(PROBLEM REQUIREMENTS)
Can you retype the entries below exactly, omitting the pictures from your answer?

Stored items from a collection
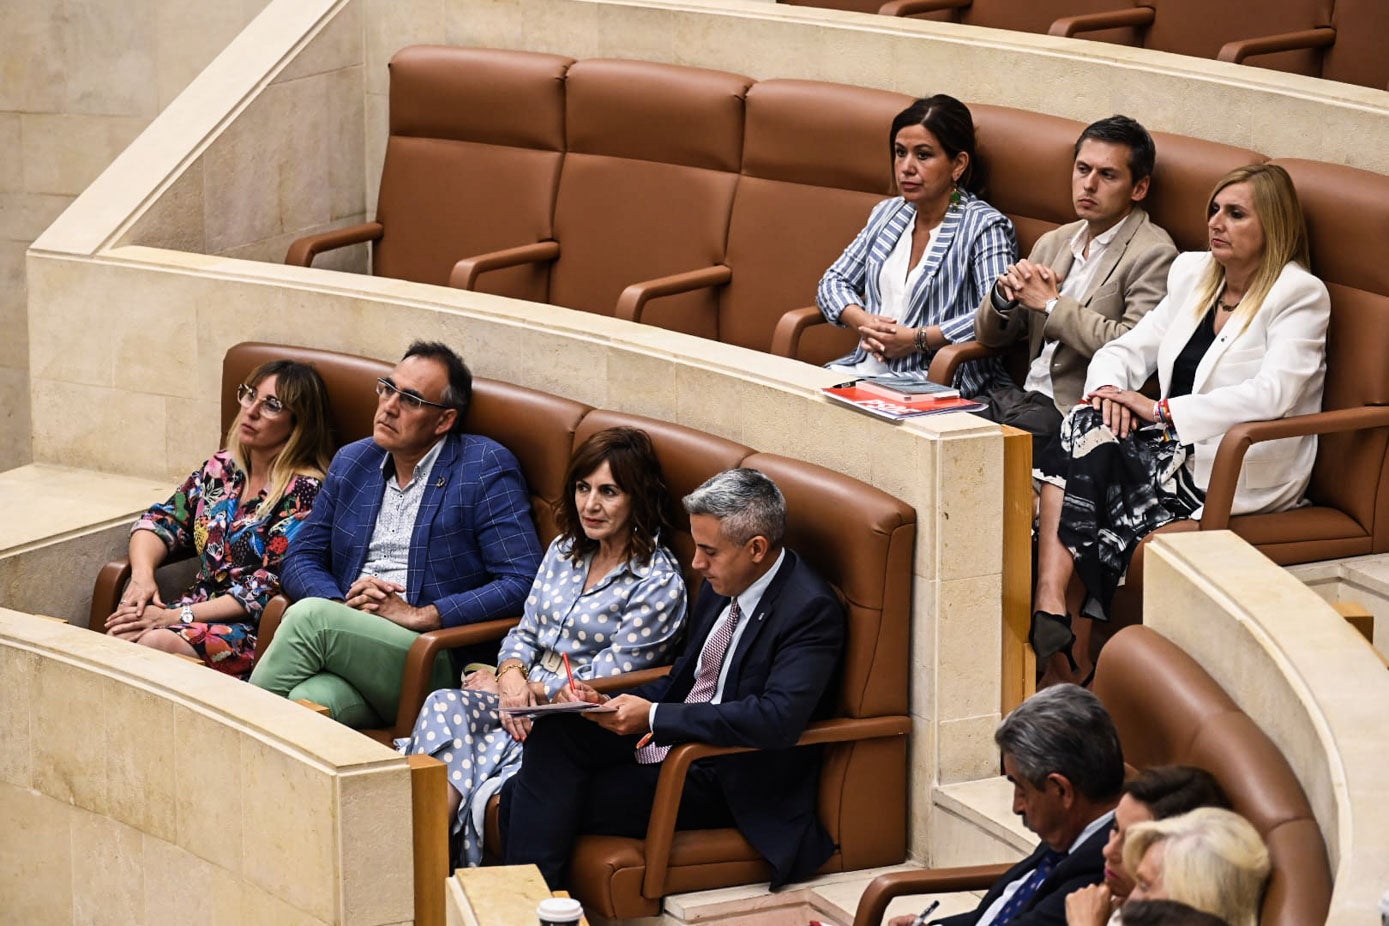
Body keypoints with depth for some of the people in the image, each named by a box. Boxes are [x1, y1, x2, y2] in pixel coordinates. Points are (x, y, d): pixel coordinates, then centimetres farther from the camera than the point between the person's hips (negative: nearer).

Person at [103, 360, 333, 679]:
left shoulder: (305, 491, -8)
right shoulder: (222, 468, 13)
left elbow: (269, 588, -14)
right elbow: (160, 522, 15)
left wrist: (176, 616, -18)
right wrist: (142, 576, -8)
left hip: (254, 629, -6)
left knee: (157, 642, -34)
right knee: (117, 637, -28)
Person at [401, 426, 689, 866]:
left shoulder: (658, 582, -7)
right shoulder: (564, 550, 16)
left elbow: (608, 679, -9)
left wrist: (533, 688, -8)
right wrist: (512, 675, -5)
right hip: (523, 698, 6)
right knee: (444, 706, -28)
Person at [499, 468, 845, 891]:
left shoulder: (811, 609, -17)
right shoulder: (721, 585, 10)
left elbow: (779, 718, -29)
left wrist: (654, 716, -25)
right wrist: (610, 703, 2)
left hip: (729, 783, -8)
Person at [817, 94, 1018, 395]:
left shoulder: (985, 226, -6)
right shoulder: (886, 213, 18)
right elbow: (834, 282, 19)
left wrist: (916, 339, -17)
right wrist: (864, 322, -3)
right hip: (867, 368, 7)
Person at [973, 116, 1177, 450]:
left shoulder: (1152, 255, -5)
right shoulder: (1053, 243, 18)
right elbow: (989, 335, 20)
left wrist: (1051, 304, -11)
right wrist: (1005, 294, -4)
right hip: (1022, 395, 7)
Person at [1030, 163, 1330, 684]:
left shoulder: (1300, 296, -7)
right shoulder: (1193, 275, 16)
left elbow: (1272, 395, -21)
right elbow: (1129, 348, 14)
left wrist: (1161, 411, -23)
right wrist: (1108, 390, -11)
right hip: (1177, 452, 7)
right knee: (1088, 426, -23)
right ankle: (1052, 605, -34)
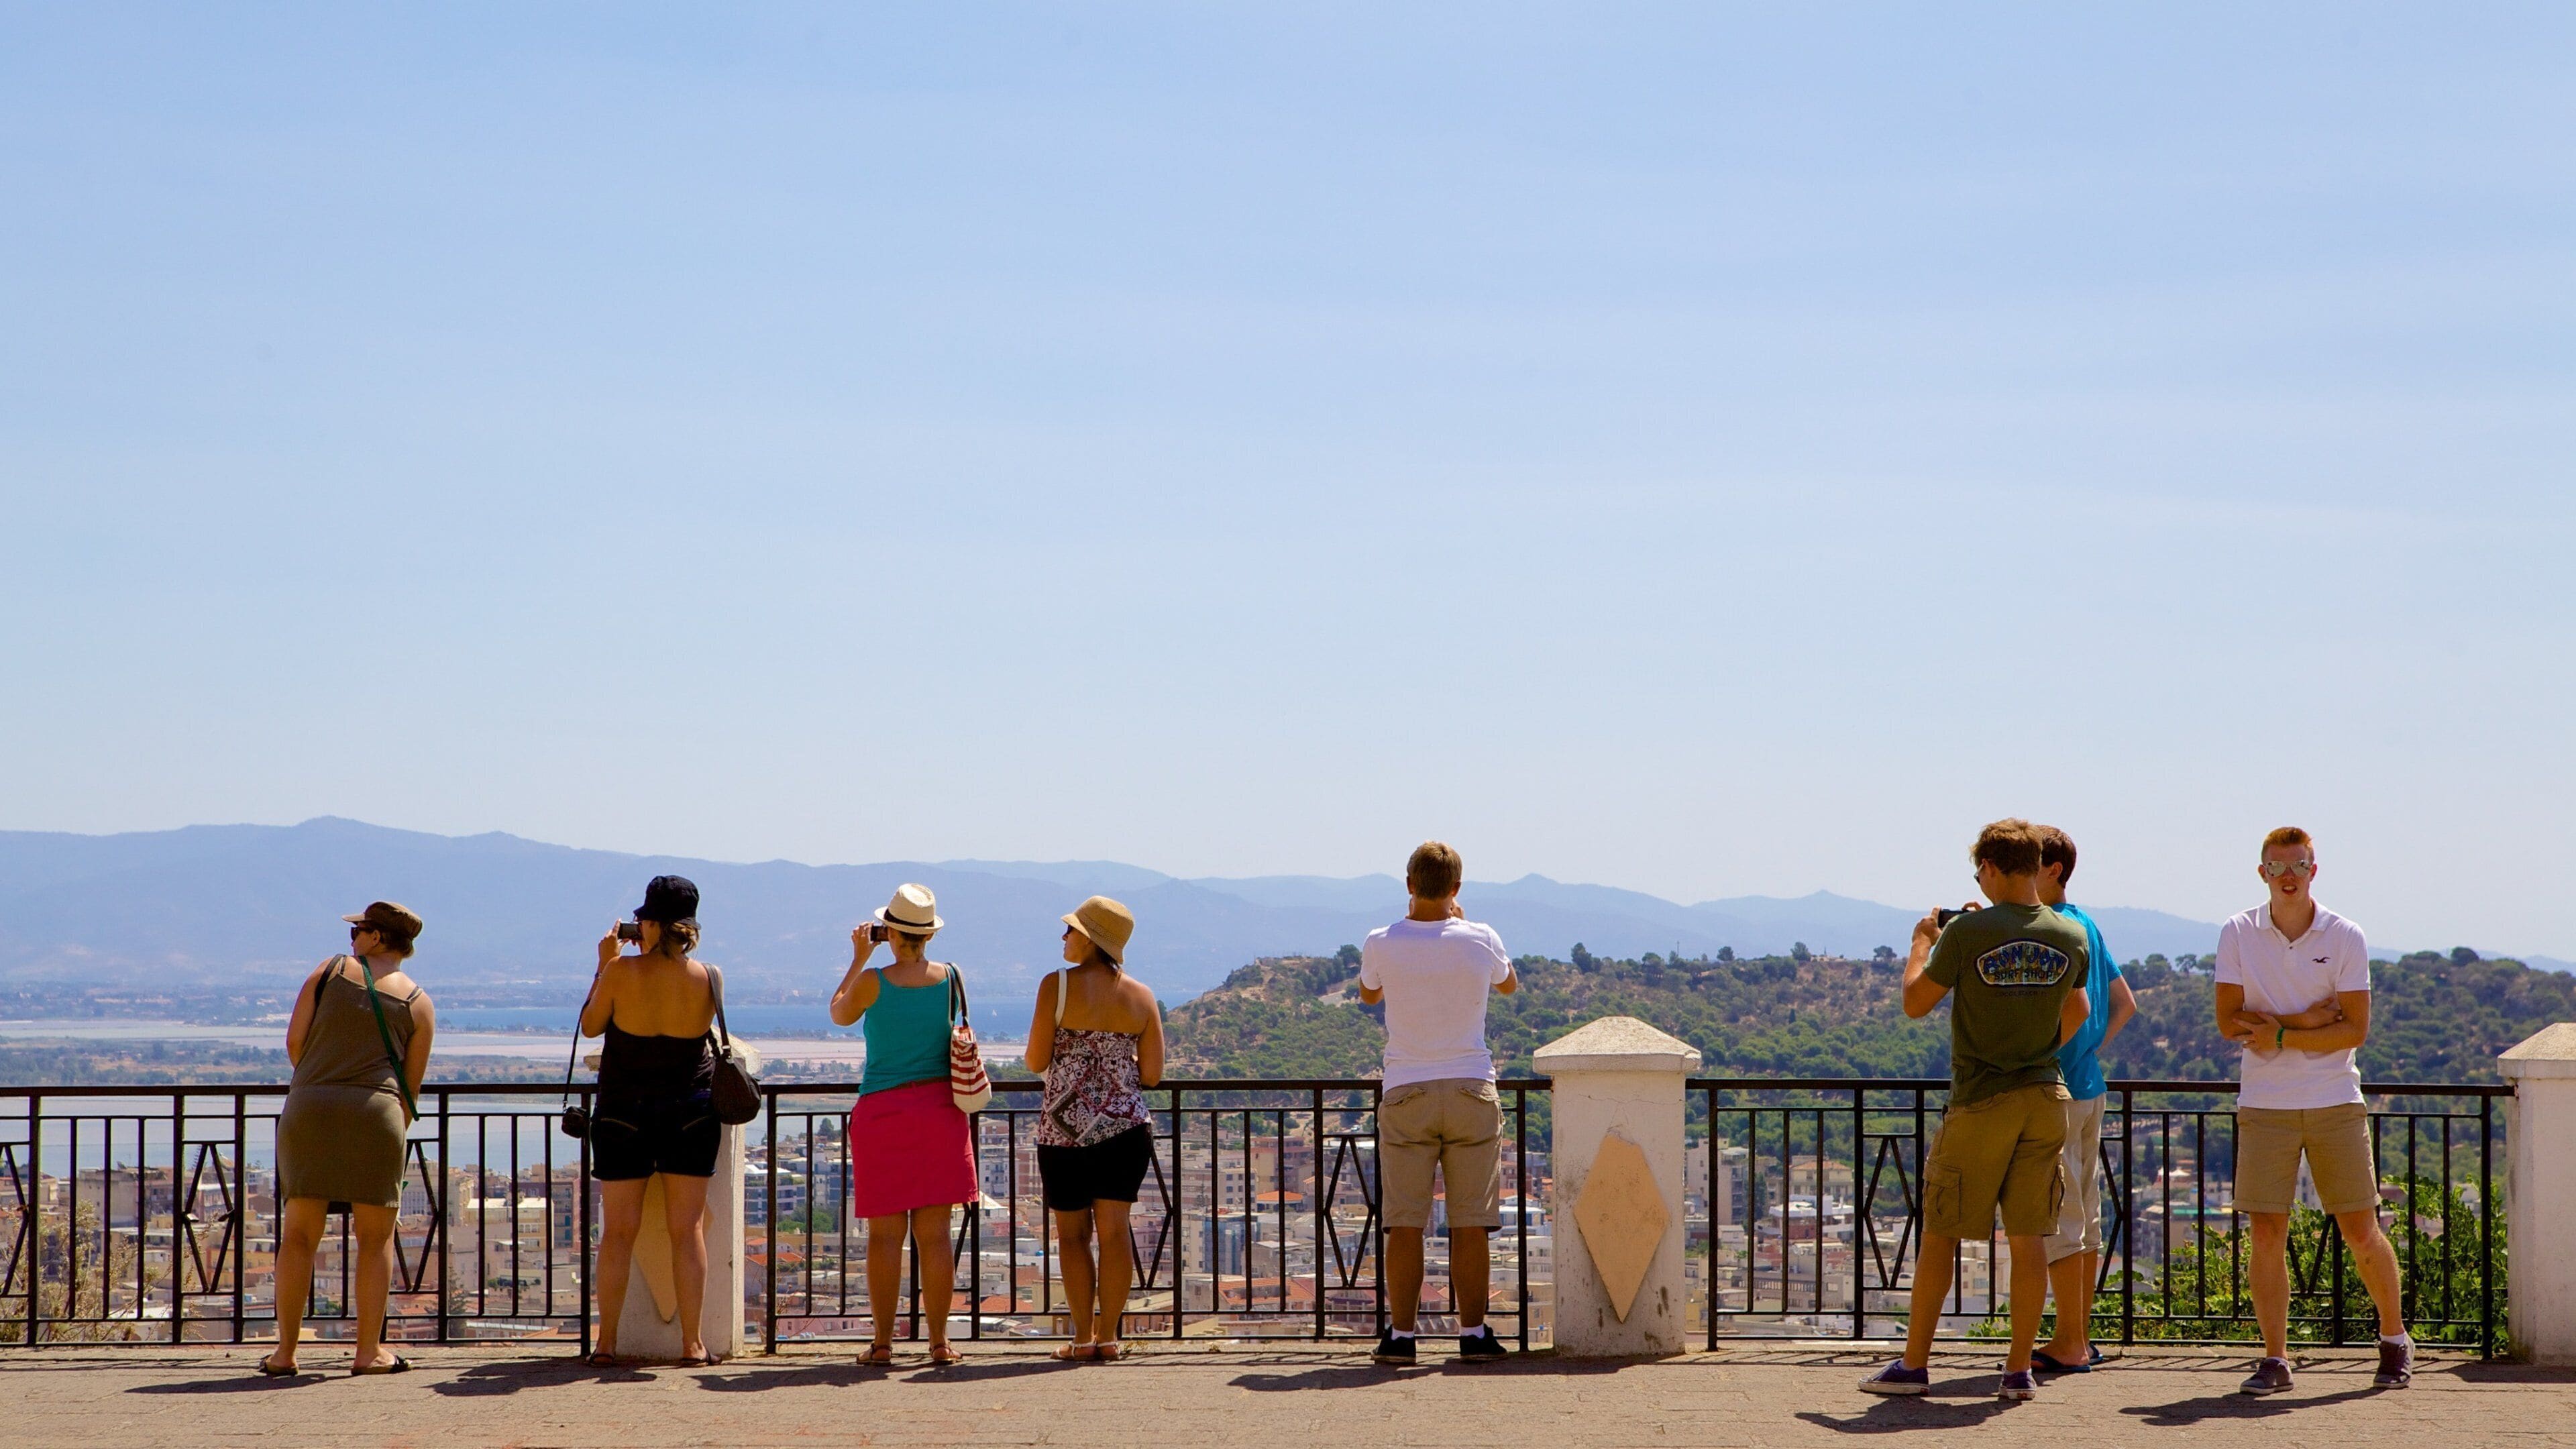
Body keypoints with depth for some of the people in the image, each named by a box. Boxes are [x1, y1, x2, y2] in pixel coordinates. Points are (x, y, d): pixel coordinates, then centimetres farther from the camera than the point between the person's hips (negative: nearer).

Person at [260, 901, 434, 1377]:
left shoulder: (331, 971, 10)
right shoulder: (418, 1002, 11)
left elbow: (294, 1040, 7)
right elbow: (412, 1082, 9)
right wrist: (397, 1130, 21)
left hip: (308, 1107, 1)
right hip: (376, 1109, -1)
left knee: (299, 1234, 7)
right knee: (376, 1237, 8)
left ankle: (285, 1352, 7)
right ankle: (369, 1351, 5)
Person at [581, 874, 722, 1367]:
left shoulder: (622, 971, -11)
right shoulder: (706, 978, -5)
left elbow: (590, 1026, 1)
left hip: (625, 1111, -1)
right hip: (691, 1109, 1)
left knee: (618, 1232, 6)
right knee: (688, 1229, 5)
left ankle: (607, 1342, 8)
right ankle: (692, 1343, 4)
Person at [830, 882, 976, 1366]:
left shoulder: (873, 982, -9)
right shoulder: (951, 978, -1)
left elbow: (840, 1014, 11)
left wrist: (859, 959, 17)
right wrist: (912, 953, 24)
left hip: (882, 1109, -2)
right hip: (939, 1108, 2)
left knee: (885, 1233, 2)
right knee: (934, 1232, 4)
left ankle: (883, 1341, 2)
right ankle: (939, 1341, 5)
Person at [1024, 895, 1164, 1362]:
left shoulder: (1057, 985, -9)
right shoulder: (1142, 996, 2)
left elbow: (1036, 1062, -6)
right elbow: (1152, 1074, 3)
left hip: (1065, 1128, -3)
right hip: (1126, 1127, 3)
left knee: (1072, 1231, 7)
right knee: (1114, 1228, 6)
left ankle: (1083, 1337, 6)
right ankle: (1108, 1337, 6)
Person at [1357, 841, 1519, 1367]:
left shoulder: (1381, 944, -6)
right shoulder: (1481, 941, -4)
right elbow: (1509, 984, 19)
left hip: (1405, 1094, 0)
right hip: (1471, 1091, 0)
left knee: (1405, 1223, 3)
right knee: (1471, 1223, 4)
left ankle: (1401, 1334, 3)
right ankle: (1473, 1333, 5)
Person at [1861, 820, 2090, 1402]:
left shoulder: (1968, 931, -12)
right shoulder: (2072, 938, 2)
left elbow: (1916, 1002, -4)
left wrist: (1922, 942, 11)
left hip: (1980, 1101, -4)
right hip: (2045, 1098, 4)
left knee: (1939, 1235, 6)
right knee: (2029, 1237, 6)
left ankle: (1914, 1365, 10)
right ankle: (2019, 1370, 7)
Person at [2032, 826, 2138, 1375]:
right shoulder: (2086, 925, 14)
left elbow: (2075, 1006, -23)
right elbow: (2124, 1003, 20)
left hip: (2055, 1091, -9)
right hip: (2090, 1086, 9)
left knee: (2058, 1221, -5)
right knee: (2085, 1218, 12)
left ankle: (2069, 1345, -2)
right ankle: (2080, 1338, 18)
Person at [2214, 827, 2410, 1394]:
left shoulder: (2345, 938, 0)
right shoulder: (2238, 934, 3)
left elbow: (2356, 1029, -5)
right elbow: (2230, 1021, -4)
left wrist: (2279, 1034, -12)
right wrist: (2309, 1019, -10)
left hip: (2336, 1101, 0)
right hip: (2264, 1106, 1)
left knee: (2362, 1234, 2)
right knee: (2267, 1234, -3)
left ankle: (2395, 1340, 22)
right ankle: (2274, 1358, 5)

(OUTPUT FOR THIS TASK)
Body keypoints with depth for some of the people in the image, each named by a box. Boxes are [x1, y1, x2, y2] in pixel coordinates. Points are (x, y, d): pixel coordinates, then centimetres farther from the camera than the point between the person's hips (negative: nearer).

Person at [103, 360, 333, 679]:
left shoulder: (305, 491, -8)
right shoulder: (222, 468, 13)
left elbow: (269, 588, -14)
right elbow: (160, 522, 15)
left wrist: (176, 616, -18)
right wrist: (142, 576, -8)
left hip: (254, 629, -6)
left knee: (157, 642, -34)
right knee: (117, 637, -28)
Person at [401, 426, 689, 866]:
left shoulder: (658, 582, -7)
right shoulder: (564, 550, 16)
left elbow: (608, 679, -9)
left wrist: (533, 688, -8)
right wrist: (512, 675, -5)
right hip: (523, 698, 6)
right knee: (444, 706, -28)
Person at [499, 468, 845, 891]:
left shoulder: (811, 609, -17)
right shoulder: (721, 585, 10)
left elbow: (779, 718, -29)
left wrist: (654, 716, -25)
right wrist: (610, 703, 2)
left hip: (729, 783, -8)
Person at [817, 94, 1018, 395]:
left shoulder: (985, 226, -6)
right shoulder: (886, 213, 18)
right elbow: (834, 282, 19)
left wrist: (916, 339, -17)
right wrist: (864, 322, -3)
right hip: (867, 368, 7)
Person at [973, 116, 1177, 450]:
left shoulder: (1152, 255, -5)
right shoulder: (1053, 243, 18)
right elbow: (989, 335, 20)
left wrist: (1051, 304, -11)
right wrist: (1005, 294, -4)
right hip: (1022, 395, 7)
Person at [1030, 163, 1330, 684]:
left shoulder: (1300, 296, -7)
right shoulder: (1193, 275, 16)
left elbow: (1272, 395, -21)
right elbow: (1129, 348, 14)
left wrist: (1161, 411, -23)
right wrist: (1108, 390, -11)
right hip: (1177, 452, 7)
right knee: (1088, 426, -23)
right ankle: (1052, 605, -34)
Body keypoints with depth for some of the people in the image, each named by a box. Boxes are [x1, y1, x2, y2] in pixel coordinates. Points are (x, y, d): pixel coordinates, then centimetres farther from the camera than the point between the person's hips (negative: nearer).

Person at [260, 901, 434, 1377]:
left shoulder: (331, 971, 10)
right shoulder: (418, 1002, 11)
left elbow: (294, 1040, 7)
right elbow: (412, 1082, 9)
right wrist: (397, 1130, 21)
left hip: (308, 1107, 1)
right hip: (376, 1109, -1)
left knee: (299, 1234, 7)
right knee: (376, 1237, 8)
left ankle: (285, 1352, 7)
right ankle: (369, 1351, 5)
Person at [581, 874, 722, 1367]:
left shoulder: (622, 971, -11)
right shoulder: (706, 978, -5)
left elbow: (590, 1026, 1)
left hip: (625, 1111, -1)
right hip: (691, 1109, 1)
left knee: (618, 1232, 6)
right knee: (688, 1229, 5)
left ankle: (607, 1342, 8)
right ankle: (692, 1343, 4)
Person at [830, 882, 976, 1366]:
left shoulder: (873, 982, -9)
right shoulder: (951, 978, -1)
left elbow: (840, 1014, 11)
left wrist: (859, 959, 17)
right wrist: (912, 953, 24)
left hip: (882, 1109, -2)
right hip: (939, 1108, 2)
left knee: (885, 1233, 2)
right knee: (934, 1232, 4)
left ankle: (883, 1341, 2)
right ankle: (939, 1341, 5)
Person at [1024, 895, 1164, 1362]:
left shoulder: (1057, 985, -9)
right shoulder: (1142, 996, 2)
left elbow: (1036, 1062, -6)
right elbow: (1152, 1074, 3)
left hip: (1065, 1128, -3)
right hip: (1126, 1127, 3)
left knee: (1072, 1231, 7)
right knee: (1114, 1228, 6)
left ankle: (1083, 1337, 6)
right ankle: (1108, 1337, 6)
Person at [1357, 841, 1519, 1367]:
left shoulder: (1381, 944, -6)
right shoulder: (1481, 941, -4)
right elbow: (1509, 984, 19)
left hip: (1405, 1094, 0)
right hip: (1471, 1091, 0)
left knee: (1405, 1223, 3)
right knee: (1471, 1223, 4)
left ankle: (1401, 1334, 3)
right ankle: (1473, 1333, 5)
Person at [1861, 820, 2090, 1402]:
left shoulder: (1968, 931, -12)
right shoulder: (2072, 938, 2)
left elbow: (1916, 1002, -4)
left wrist: (1922, 942, 11)
left hip: (1980, 1101, -4)
right hip: (2045, 1098, 4)
left knee: (1939, 1235, 6)
right knee: (2029, 1237, 6)
left ankle: (1914, 1365, 10)
right ankle: (2019, 1370, 7)
Person at [2032, 826, 2138, 1375]:
right shoulder: (2086, 925, 14)
left elbow: (2075, 1006, -23)
right elbow: (2124, 1003, 20)
left hip: (2055, 1091, -9)
right hip: (2090, 1086, 9)
left knee: (2058, 1221, -5)
right knee: (2085, 1218, 12)
left ankle: (2069, 1345, -2)
right ankle: (2080, 1338, 18)
Person at [2214, 827, 2410, 1394]:
left shoulder: (2345, 938, 0)
right shoulder: (2238, 934, 3)
left elbow: (2356, 1029, -5)
right elbow: (2230, 1021, -4)
left wrist: (2279, 1034, -12)
right wrist: (2309, 1019, -10)
left hip: (2336, 1101, 0)
right hip: (2264, 1106, 1)
left knee: (2362, 1234, 2)
right knee: (2267, 1234, -3)
left ankle: (2395, 1340, 22)
right ankle: (2274, 1358, 5)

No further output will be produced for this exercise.